作者投稿和查稿 主编审稿 专家审稿 编委审稿 远程编辑

计算机工程 ›› 2025, Vol. 51 ›› Issue (7): 161-170. doi: 10.19678/j.issn.1000-3428.0069290

• 先进计算与数据处理 • 上一篇    下一篇

不确定时间序列Top-k窗口聚合查询方法

张航, 熊浩然, 何震瀛*()   

  1. 复旦大学计算机科学技术学院, 上海 200433
  • 收稿日期:2024-01-23 出版日期:2025-07-15 发布日期:2024-06-14
  • 通讯作者: 何震瀛
  • 基金资助:
    国家重点研发计划(2021YFB3300502)

Top-k Window Aggregation Query Method for Uncertain Time Series

ZHANG Hang, XIONG Haoran, HE Zhenying*()   

  1. School of Computer Science, Fudan University, Shanghai 200433, China
  • Received:2024-01-23 Online:2025-07-15 Published:2024-06-14
  • Contact: HE Zhenying

摘要:

近年来, 如何分析挖掘不确定时间序列数据逐渐受到业界关注。Top-k查询作为数据库领域研究的热点问题, 旨在从大规模数据中检索出最符合用户查询条件的前k项结果。然而, 尽管Top-k查询在其他领域已被广泛应用, 针对不确定时间序列的Top-k查询研究仍然较少。这种查询可以有效帮助用户从不确定时间序列提取重要信息。提出一种新的Top-k查询问题——不确定时间序列Top-k窗口聚合查询, 并针对该问题给出高效的查询方法。这个查询可以作为一个基础工具, 辅助用户探索和分析不确定时间序列数据。现有能够支持这个查询的方法均存在查询效率较低或所需存储空间过高的问题。针对该问题, 提出一种基于子窗口拼接策略的两级Top-k查询方法, 并提出高效计算阈值上界方法解决基于子窗口拼接策略引入的阈值计算复杂难题。该方法能够以较少的预计算存储空间, 高效支持不确定时间序列Top-k窗口聚合查询。为了验证所提方法的有效性, 在真实和人造数据集上进行实验。实验结果表明, 所提方法与基于TA的Top-k查询方法相比, 明显降低了预计算列表的存储空间; 与基于遍历的FSEC-S方法相比, 所提方法以及使用计算阈值上界优化方法的平均查询效率分别提升了7.27倍和20.04倍。
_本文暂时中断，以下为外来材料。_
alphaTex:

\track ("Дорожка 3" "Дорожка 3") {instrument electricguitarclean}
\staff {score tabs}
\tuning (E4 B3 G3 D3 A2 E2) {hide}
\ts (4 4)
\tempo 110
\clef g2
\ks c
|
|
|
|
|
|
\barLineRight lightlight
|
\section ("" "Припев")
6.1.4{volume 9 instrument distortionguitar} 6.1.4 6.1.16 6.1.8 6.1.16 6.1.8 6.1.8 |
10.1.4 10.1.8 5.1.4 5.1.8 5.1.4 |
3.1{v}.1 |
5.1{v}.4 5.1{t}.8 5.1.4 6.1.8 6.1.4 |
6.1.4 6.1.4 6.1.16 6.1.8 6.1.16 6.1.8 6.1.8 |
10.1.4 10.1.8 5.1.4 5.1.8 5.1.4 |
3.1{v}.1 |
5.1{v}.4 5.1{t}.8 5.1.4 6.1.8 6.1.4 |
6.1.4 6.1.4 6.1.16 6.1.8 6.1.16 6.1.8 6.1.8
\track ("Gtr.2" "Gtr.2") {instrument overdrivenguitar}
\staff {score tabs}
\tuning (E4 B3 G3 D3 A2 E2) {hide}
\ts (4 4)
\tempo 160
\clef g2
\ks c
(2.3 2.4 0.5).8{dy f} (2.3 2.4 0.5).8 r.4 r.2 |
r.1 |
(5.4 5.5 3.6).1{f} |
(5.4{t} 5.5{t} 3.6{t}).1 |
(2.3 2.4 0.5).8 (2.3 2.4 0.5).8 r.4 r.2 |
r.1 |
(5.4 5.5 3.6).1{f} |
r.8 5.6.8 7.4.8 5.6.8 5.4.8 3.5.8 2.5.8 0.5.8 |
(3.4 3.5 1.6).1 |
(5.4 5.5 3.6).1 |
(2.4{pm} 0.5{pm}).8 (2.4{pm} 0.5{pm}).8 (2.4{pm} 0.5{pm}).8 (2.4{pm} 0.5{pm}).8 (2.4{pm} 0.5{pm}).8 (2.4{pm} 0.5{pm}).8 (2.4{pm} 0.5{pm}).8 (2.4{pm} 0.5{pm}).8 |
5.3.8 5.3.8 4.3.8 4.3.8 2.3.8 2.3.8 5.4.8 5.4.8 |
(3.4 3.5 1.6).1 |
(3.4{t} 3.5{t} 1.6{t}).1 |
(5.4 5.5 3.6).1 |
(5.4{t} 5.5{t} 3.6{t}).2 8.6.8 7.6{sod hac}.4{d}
关键词: 不确定时间序列, Top-k查询, 窗口, 聚合查询, 有序列表, 阈值

Abstract:

The analysis and mining of uncertain time series data has attracted attention in various industries. Top-k queries, a popular research Topic in the database field, aim to retrieve the Top-k results that best match a user's query conditions from large-scale data. Although Top-k queries have been extensively explored and applied in various fields, research on Top-k queries specifically for uncertain time series is limited. Such queries can effectively help users extract important information from uncertain time series. This study proposes a new Top-k query problem, i.e., Top-k window aggregate queries over uncertain time series, and provides an efficient algorithm to address this problem. This query can serve as a fundamental tool to assist users in exploring and analyzing uncertain time series. Existing methods supporting this query suffer from low efficiency or require high storage space. To address these issues, this study proposes a novel two-level Top-k query method based on the sub-window stitching strategy and a method for efficiently computing the upper bound of thresholds to solve the complexity issues introduced by the sub-window stitching strategy. This method efficiently supports Top-k window aggregate queries over uncertain time series with less pre-computed storage space. The effectiveness and efficiency of the proposed method are evaluated on both real and synthetic datasets. The results demonstrate that the proposed method significantly reduces the storage space for pre-computed lists compared with Top-k query methods based on TA, overcoming challenges that hinder practical application. The average query efficiency of the proposed method and its further optimization using the upper bound of the thresholds are 7.27 times and 20.04 times better than those of the traversal method FSEC-S, respectively.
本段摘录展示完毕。